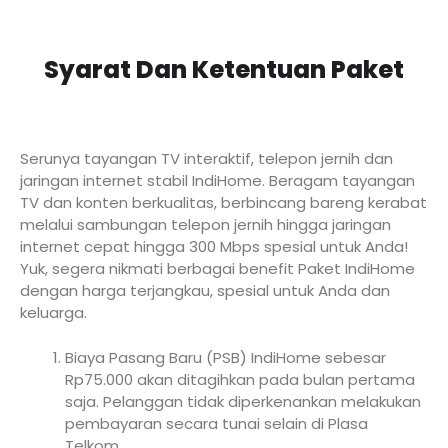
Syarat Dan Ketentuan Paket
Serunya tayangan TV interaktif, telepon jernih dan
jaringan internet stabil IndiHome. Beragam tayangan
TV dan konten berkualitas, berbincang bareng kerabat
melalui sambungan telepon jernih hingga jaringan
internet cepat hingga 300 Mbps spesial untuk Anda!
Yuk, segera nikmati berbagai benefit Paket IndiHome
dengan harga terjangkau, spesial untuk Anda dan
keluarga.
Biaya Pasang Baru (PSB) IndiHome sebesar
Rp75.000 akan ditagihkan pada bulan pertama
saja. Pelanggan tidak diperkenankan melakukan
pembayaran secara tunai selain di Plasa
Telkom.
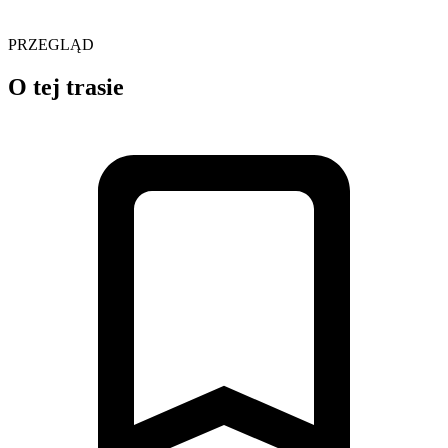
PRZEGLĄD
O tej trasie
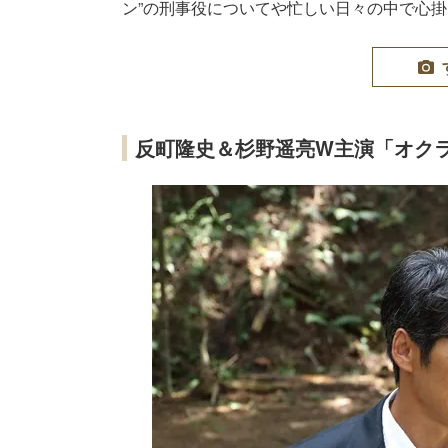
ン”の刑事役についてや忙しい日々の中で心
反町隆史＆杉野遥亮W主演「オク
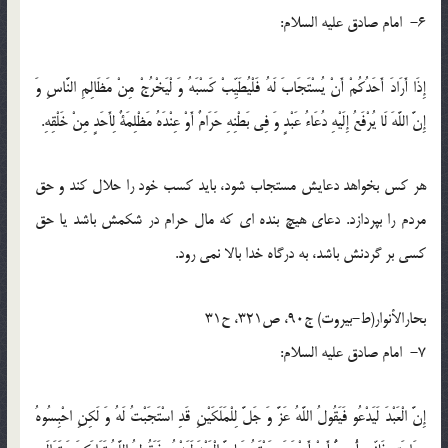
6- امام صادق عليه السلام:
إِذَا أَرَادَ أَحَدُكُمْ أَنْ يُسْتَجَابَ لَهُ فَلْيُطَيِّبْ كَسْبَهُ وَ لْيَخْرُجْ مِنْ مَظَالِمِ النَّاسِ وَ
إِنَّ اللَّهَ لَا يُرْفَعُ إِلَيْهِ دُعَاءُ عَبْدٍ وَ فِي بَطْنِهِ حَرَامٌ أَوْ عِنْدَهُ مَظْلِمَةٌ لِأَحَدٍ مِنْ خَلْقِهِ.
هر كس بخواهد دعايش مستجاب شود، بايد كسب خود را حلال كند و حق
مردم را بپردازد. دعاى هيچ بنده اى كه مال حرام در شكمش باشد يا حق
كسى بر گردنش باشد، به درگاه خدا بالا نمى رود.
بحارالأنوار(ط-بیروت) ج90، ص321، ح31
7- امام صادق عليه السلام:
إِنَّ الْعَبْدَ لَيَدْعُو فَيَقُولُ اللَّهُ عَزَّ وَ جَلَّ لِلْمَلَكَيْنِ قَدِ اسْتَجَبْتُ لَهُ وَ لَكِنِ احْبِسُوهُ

◆ **Instructions to follow**:
Restate the material above exactly. Exclude all pictures.

◆ **Answer for the task**:
Syarat Dan Ketentuan Paket
Serunya tayangan TV interaktif, telepon jernih dan
jaringan internet stabil IndiHome. Beragam tayangan
TV dan konten berkualitas, berbincang bareng kerabat
melalui sambungan telepon jernih hingga jaringan
internet cepat hingga 300 Mbps spesial untuk Anda!
Yuk, segera nikmati berbagai benefit Paket IndiHome
dengan harga terjangkau, spesial untuk Anda dan
keluarga.
Biaya Pasang Baru (PSB) IndiHome sebesar
Rp75.000 akan ditagihkan pada bulan pertama
saja. Pelanggan tidak diperkenankan melakukan
pembayaran secara tunai selain di Plasa
Telkom.
PRZEGLĄD
O tej trasie
ン”の刑事役についてや忙しい日々の中で心
反町隆史＆杉野遥亮W主演「オク
6- امام صادق عليه السلام:
إِذَا أَرَادَ أَحَدُكُمْ أَنْ يُسْتَجَابَ لَهُ فَلْيُطَيِّبْ كَسْبَهُ وَ لْيَخْرُجْ مِنْ مَظَالِمِ النَّاسِ وَ
إِنَّ اللَّهَ لَا يُرْفَعُ إِلَيْهِ دُعَاءُ عَبْدٍ وَ فِي بَطْنِهِ حَرَامٌ أَوْ عِنْدَهُ مَظْلِمَةٌ لِأَحَدٍ مِنْ خَلْقِهِ.
هر كس بخواهد دعايش مستجاب شود، بايد كسب خود را حلال كند و حق
مردم را بپردازد. دعاى هيچ بنده اى كه مال حرام در شكمش باشد يا حق
كسى بر گردنش باشد، به درگاه خدا بالا نمى رود.
بحارالأنوار(ط-بیروت) ج90، ص321، ح31
7- امام صادق عليه السلام:
إِنَّ الْعَبْدَ لَيَدْعُو فَيَقُولُ اللَّهُ عَزَّ وَ جَلَّ لِلْمَلَكَيْنِ قَدِ اسْتَجَبْتُ لَهُ وَ لَكِنِ احْبِسُوهُ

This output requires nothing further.